Abstract
Dear sirSince immunological mechanisms are increasingly being considered inside various neurological diseases we read with great interest the paper by Empl and coworkers on T-cell subset variations and integrins expression in migraine (1). Our pioneering and ‘visionary’ neuroimmunological approach to cluster headache and migraine, that dates back more than a decade, tried to bring attention to some physiopathological shaded passages of these debilitating head pain syndromes.
The intriguing paper by Empl et al. contains at least two points which concerned us. The authors’ criticism is mainly focused on a recent paper from our laboratory that demonstrated a sharp decrease on monocyte of the inter-cellular adhesion molecule 1 (ICAM-1) expression and of their soluble isoform (sICAM-1), and of Interleukin-4 (IL-4) serum values in both nitric oxide (NO)-donor and spontaneous migraine (2).
Firstly, if one considers the kinetic of adhesion molecules expression, i.e. the very late antigens (VLAs), we can accept that a specific inflammatory stimulus localized at dura mater level should produce an upregulation of such integrins expression. This fact has been demonstrated in in vitro experimental models and it depends on a continuous stimulus that produces a marked VLAs expression level. The time-limited duration of migraine attacks and the restricted anatomical sites of the sterile inflammation in migraine could represent a situation very far from generating and maintaining within 2 weeks the described molecular events.
The different substrate used in the compared papers, the lymphocytes in Ebel's paper (1) and the monocytes in our paper (2), renders the matching of results as unreliable. However, it should be also stressed that the observation of the ICAM-1 downregulation may be reinforced by a similar downregulation of a very early adhesion molecule such as endothelial leukocyte adhesion molecule 1 (ELAM-1) that has been observed during migraine attack (3).
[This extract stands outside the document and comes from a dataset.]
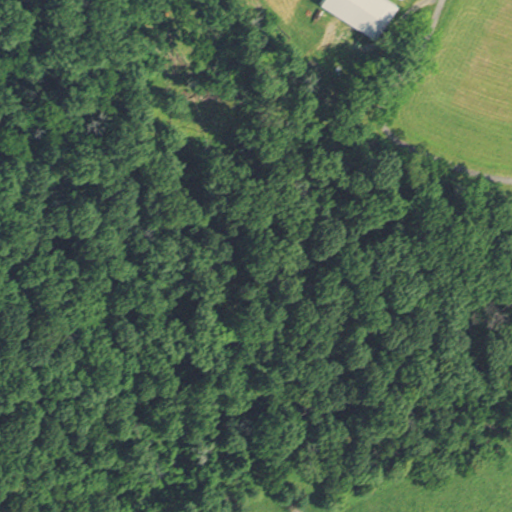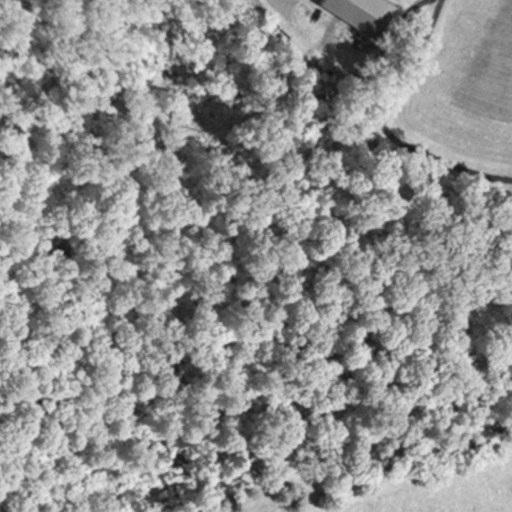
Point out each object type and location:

Moreover, if there is evidence that LFA-1 and ICAM-1 are downregulated on macrophage by astrocyte coculture reducing during inflammation the CNS invasion by activated macrophages/monocytes (4) we can also accept different data on the enhancement of T-cell adhesion to endothelium treated with astrocyte-conditioned medium (5).
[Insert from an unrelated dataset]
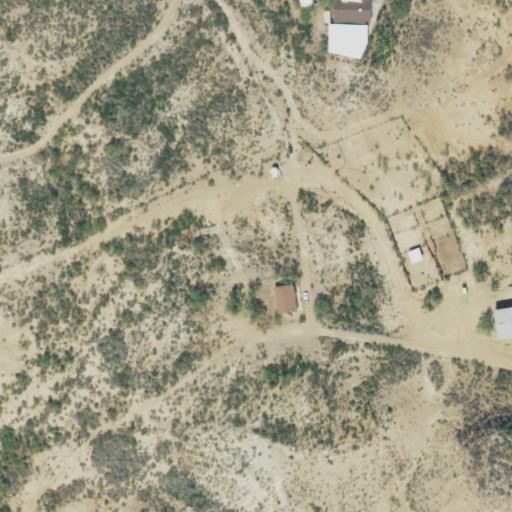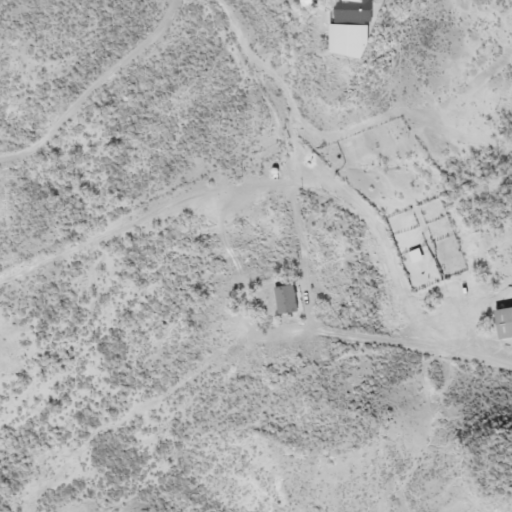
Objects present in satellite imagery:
building: (350, 4)
road: (98, 93)
building: (504, 319)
Hence the authors' conclusions should be treated as suggestions. Probably they are right, but this was not strictly proven in the light of the conflicting information available on integrative communications between resident immune cells in CNS and those coming from the periphery.
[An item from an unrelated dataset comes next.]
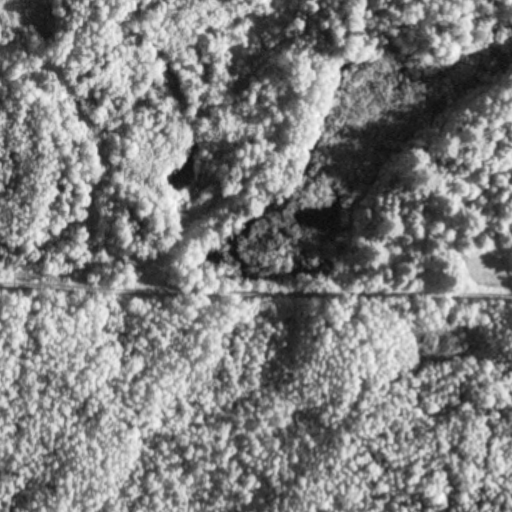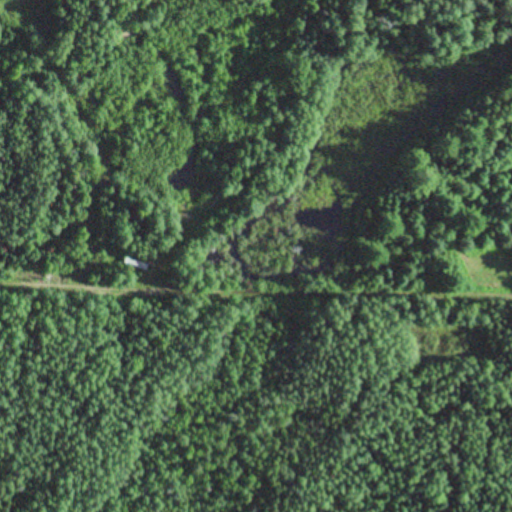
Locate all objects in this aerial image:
road: (256, 279)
Lastly, the molecular role of nitric oxide (NO) in migraine and its ability to downregulate the adhesion molecules expression should be reconsidered in the light of boosting data that open the debate (6).
However, the co-operation of immunological events in the microenvironment of sterile inflammation of migraine has gained increasing attention. In the future we should consider it in a more integrated picture of migraine.